1.0 List the characteristics of block and character devices
- What are Block Devices?
- They store a set number of devices and blocks.
- What are Character Devices?
- Produces/consumes stream of bytes (keyboard).
1.1 Describe the hardware interfaces of I/O devices
- What are the two important components of I/O devices?
- Hardware interface.
- Internals.
- What is the hardware interface?
- Hardware interface allows the system software to control its own operation.
- It uses registers in order to find the status of the device, command to execute (read/write operations) and data transfer.
- What 3 registers are included in the hardware interface?
- status - sees current status of the device.
- command - tells device to form a task.
- data - pass/get data from device.
- How does an Operating system Control device behavior?
- By reading and writing the above three registers.
- What are the Internal components?
- There is also an internal component which includes:
- micro-controller(CPU)
- Memory(DRAM/SRAM)
- other hardware chips.
- The internals are hidden from the CPU.
1.2 Explain how the OS interacts with I/O devices.
- What two ways can you read/write to registers?
- Explicit I/O Instructions
- Memory mapped I/O
- What is explicit I/O Instruction?
- OS can use privileged instructions to directly read and write to specific registers.
- What is memory mapped I/O?
- Device makes registers look like memory locations.
- The OS can simply read and write from memory.
- Memory hardware routes access from memory to the device
- How does the OS abstract I/O operations?
- Encapsulates any SPECIFICS of device interactions.
- What are the main problems with encapsulating I/O Operations?
- Problem is that a lot of code gets unused because you might not be using certain devices but the drivers are there for it.
- This is a main contributor to kernel crashes and bugs.
- What is polling? Why is bad? What is another alternative?
- This happens when an I/O device waits until the device is not busy or in sure before being able to perform an action. It is bad because it wastes CPU clock time waiting.
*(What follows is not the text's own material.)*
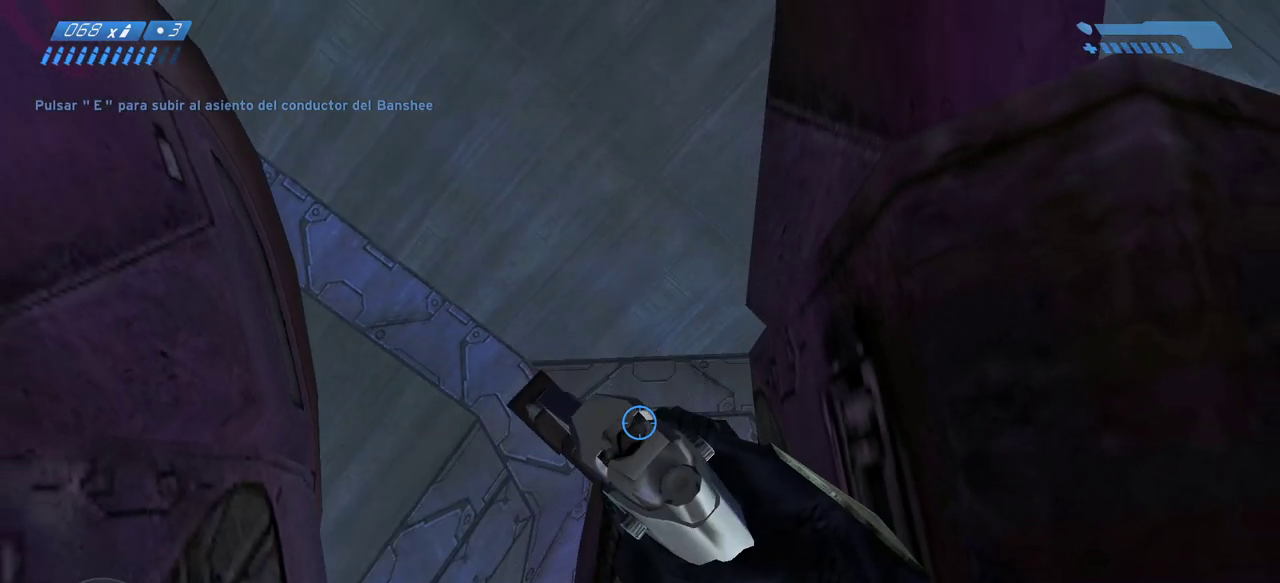
{"keys": [], "mouse": [], "events": []}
An alternative to this would be context switching to another process.
- Describe what happens during an interrupt of I/O Devices.
- When an interrupt for another task occurs, the current task that is currently performed in the CPU gets put into a disk while task 2 operates (puts to sleep). After task 2 finishes, task 1 will be waken up and brought back to the CPU. This ensures that CPU and disk are utilized properly.
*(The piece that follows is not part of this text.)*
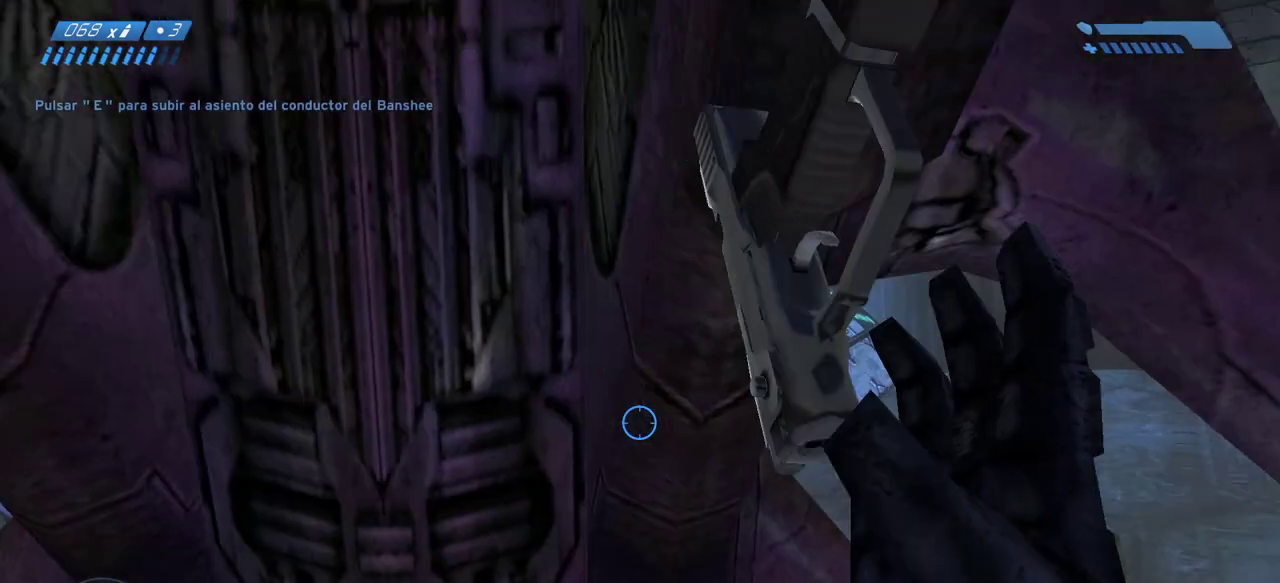
{"keys": ["w"], "mouse": [], "events": [[250, "w", "down"]]}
- When would you use interrupts vs polling?
- Use interrupts when your process is slow and polling when your interrupts are fast.
1.3 Explain performance characteristics of hard drives.
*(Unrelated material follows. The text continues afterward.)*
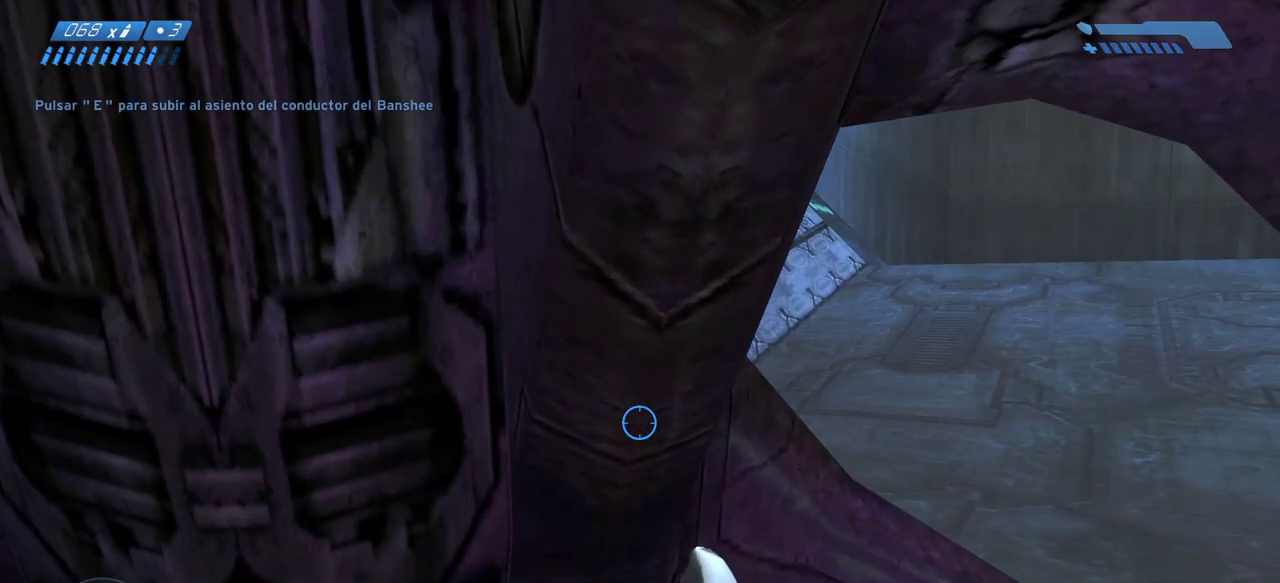
{"keys": ["w"], "mouse": [], "events": []}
- What is the speed of data processing in hard drives?
- Even though it is the main form of persistent data storage, it is very slow in processing data.
- What are the components of HDD?
- 1. Platter
- 2. Spindle
- 3. Track
- 4. Disk head
- What is the Platter?
- It is an aluminum coated platter with a thin magnetic layer. It stores data by inducing magnetic changes on the platter. It also contains two sides called a surface.
- What does the Spindle do?
- It is connected to a motor that spins platter around between 7200-15,000 rpm.
- What does the Track do?
- It is circles of sectors that encodes data on each surface of the track. It contains a Disk head. There is one head per surface of the drive and this is what reads and writes to the disk.
1.4 Compute hard drive transfer rates for different workloads.
- What components must you consider to calculate the time taken for I/O operations (Complete I/O time)?
- 1. seek time
- 2. rotational latency
- 3. transfer time
- What is the seek time?
- It is the time to get the disk arm on the right track (few ms)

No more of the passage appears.